Doggy Personality
September 16, 2022
Kevin Schulman, Founder, DonorVoice and DVCanvass
I’m a dog person. I have two dogs and my children and wife only semi-kiddingly suggest the dogs are my top priority. They always agree with me and never complain, what’s not to like?
Turns out my dog choice is a reflection of my personality. Neurotic people have neurotic dogs (plot on left) and extraverted people have more outgoing dogs. The other traits show a similar pattern.
And while the chicken and egg of all this is hard to parse out, three interesting, sub-findings argue there is some cause and effect going on here.
- The dog personality rating was done by the owner but also independently by a person who knew the dog but wasn’t the owner. The correlations still hold.
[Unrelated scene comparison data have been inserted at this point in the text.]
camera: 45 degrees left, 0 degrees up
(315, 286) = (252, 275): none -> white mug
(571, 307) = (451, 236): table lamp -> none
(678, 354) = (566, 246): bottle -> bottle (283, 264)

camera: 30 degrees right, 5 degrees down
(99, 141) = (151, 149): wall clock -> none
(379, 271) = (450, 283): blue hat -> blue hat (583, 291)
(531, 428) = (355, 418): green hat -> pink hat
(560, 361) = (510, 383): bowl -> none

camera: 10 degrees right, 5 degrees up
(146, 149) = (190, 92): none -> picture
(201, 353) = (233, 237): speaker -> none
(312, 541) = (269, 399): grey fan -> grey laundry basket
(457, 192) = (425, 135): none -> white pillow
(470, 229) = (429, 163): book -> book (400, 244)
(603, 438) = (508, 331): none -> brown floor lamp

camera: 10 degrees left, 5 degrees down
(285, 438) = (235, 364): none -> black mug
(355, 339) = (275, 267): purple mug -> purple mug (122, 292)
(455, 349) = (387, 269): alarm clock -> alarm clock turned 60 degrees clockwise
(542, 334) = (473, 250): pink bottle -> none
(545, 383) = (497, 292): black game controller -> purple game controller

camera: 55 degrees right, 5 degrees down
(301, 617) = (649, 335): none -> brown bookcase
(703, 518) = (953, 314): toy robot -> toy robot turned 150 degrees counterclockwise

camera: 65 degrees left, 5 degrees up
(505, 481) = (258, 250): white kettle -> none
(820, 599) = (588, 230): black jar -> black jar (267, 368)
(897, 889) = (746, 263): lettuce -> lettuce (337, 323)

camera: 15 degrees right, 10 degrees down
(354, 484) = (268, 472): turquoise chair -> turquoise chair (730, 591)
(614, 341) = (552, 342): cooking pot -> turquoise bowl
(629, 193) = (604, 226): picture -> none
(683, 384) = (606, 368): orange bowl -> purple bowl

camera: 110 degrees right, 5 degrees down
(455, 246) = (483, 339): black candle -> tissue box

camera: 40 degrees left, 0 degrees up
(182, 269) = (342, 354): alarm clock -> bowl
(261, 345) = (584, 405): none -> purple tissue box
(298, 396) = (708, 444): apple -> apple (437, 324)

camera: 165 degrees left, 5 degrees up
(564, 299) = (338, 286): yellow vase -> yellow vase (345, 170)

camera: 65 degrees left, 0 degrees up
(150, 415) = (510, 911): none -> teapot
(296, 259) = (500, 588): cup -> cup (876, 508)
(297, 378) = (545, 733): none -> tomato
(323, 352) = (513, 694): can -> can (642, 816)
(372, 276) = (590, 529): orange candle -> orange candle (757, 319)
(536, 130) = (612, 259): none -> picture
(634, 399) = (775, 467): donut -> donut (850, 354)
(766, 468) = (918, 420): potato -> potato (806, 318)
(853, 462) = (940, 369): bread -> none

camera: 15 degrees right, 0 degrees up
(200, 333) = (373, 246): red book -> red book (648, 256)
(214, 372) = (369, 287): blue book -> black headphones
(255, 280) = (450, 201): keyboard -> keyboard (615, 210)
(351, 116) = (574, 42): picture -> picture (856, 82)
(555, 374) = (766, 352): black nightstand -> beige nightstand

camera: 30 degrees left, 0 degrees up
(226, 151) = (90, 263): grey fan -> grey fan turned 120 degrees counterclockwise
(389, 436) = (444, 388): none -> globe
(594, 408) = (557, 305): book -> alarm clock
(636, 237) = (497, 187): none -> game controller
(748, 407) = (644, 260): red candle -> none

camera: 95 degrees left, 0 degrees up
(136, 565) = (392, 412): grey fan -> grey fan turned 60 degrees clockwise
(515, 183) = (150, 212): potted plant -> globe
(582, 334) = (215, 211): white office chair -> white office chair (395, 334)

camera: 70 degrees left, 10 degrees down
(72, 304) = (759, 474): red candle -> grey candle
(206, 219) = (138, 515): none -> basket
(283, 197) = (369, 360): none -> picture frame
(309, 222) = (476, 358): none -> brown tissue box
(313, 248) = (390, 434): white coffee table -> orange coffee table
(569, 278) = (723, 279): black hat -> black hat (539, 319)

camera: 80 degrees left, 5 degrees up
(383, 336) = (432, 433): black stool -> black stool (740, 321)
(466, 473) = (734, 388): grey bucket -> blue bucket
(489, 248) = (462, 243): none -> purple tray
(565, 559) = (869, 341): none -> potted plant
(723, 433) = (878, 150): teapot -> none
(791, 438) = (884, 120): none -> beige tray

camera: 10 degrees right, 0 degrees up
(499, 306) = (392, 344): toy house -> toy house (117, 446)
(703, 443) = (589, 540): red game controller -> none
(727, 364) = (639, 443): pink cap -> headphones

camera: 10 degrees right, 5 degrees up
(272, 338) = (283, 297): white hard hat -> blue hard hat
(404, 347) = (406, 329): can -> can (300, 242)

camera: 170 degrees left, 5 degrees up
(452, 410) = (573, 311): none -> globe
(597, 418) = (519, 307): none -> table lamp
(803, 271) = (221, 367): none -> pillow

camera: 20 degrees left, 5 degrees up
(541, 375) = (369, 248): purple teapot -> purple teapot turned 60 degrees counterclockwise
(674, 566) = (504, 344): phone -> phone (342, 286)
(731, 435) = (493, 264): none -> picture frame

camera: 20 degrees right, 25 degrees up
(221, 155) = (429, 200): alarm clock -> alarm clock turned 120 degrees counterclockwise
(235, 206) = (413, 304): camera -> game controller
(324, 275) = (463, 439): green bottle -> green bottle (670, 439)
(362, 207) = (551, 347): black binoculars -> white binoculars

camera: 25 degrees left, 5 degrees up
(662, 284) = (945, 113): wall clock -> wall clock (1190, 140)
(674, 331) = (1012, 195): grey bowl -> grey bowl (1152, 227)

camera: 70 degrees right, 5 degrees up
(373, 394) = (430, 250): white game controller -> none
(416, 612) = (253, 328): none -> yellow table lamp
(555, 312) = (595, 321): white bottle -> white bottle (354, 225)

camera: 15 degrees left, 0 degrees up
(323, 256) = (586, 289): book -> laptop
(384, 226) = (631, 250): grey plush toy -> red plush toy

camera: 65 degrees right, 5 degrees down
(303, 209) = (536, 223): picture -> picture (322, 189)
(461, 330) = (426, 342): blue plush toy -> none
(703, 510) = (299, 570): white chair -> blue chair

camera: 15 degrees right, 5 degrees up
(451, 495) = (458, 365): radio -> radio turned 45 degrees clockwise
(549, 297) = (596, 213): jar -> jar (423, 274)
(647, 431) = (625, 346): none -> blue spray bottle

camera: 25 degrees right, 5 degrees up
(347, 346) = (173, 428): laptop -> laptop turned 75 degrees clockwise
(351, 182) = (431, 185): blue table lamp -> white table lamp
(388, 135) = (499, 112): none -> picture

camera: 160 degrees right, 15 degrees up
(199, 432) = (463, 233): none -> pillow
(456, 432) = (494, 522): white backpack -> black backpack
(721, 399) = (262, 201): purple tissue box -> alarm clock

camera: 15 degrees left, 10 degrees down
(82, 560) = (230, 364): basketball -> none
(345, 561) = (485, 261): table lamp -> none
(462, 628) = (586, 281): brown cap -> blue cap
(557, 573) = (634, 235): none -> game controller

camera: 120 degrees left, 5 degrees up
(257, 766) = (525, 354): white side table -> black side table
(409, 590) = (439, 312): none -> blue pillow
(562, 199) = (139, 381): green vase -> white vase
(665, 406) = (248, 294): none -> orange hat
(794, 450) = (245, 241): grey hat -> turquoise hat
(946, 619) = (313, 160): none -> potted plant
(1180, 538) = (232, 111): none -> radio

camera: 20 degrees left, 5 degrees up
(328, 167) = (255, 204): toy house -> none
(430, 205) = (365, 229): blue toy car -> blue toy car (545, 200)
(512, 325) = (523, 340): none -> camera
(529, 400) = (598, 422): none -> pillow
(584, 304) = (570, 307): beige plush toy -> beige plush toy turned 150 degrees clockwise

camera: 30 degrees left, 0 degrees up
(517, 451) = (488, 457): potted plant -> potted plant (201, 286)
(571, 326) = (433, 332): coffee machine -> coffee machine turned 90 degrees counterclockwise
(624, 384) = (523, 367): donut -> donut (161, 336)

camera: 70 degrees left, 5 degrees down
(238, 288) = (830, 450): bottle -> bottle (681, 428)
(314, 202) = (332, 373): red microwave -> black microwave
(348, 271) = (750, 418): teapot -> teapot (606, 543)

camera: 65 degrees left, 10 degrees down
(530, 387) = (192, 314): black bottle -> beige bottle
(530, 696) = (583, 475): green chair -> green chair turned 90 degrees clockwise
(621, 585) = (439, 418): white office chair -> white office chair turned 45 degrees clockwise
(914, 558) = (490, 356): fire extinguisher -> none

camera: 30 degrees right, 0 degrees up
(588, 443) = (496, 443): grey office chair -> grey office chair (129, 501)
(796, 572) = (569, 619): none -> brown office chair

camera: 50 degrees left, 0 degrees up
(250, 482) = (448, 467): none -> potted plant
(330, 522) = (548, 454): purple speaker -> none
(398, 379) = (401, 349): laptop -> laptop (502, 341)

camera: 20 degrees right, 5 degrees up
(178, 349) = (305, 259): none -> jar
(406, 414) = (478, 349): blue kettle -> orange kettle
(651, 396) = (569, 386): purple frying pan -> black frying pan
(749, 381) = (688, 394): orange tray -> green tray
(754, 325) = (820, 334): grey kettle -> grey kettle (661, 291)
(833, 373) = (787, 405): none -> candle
- Maybe everyone who knows the dog (and the owner by extension) is projecting the owner personality onto the dog? Why then doesn’t it hold for the 2nd dog in those households?
- There is no relationship between length of ownership and the dog/owner personality match. One could imagine owners and those who know the dogs being more likely to rate the two as the same if they’ve been together longer but that isn’t the case.
In separate dog and owner personality research there is a match between breed and owner personality. Tiny, toy (e.g. chihuahua) are more likely to be owned by people high in Openness. Lab owners? They’re high in Agreeableness, just like the stereotype for the breed.
What about hunting breeds? Yep, you guessed it, people higher in Conscientiousness who are more ideologically conservative and more likely to live in non-urban settings.
Imagine something so powerful it determines, in part, whether we marry, who we marry, whether we have kids, our profession, our interest in nature and art, musical taste, job performance, mental health, volunteer behavior, grade point average, dog or cat owner and yes, type of dog?
What are the chances Personality doesn’t play a role in the decision to support your charity?
Now imagine you can tag your house file and put every donor into a Personality bucket and have a crib sheet on words to use, images to use and examples of a facebook ad and letter for each trait?
What would prevent you from doing this? This last question isn’t intended to be rhetorical, we are genuinely interested in what barriers our readers think stand in the way of a trial.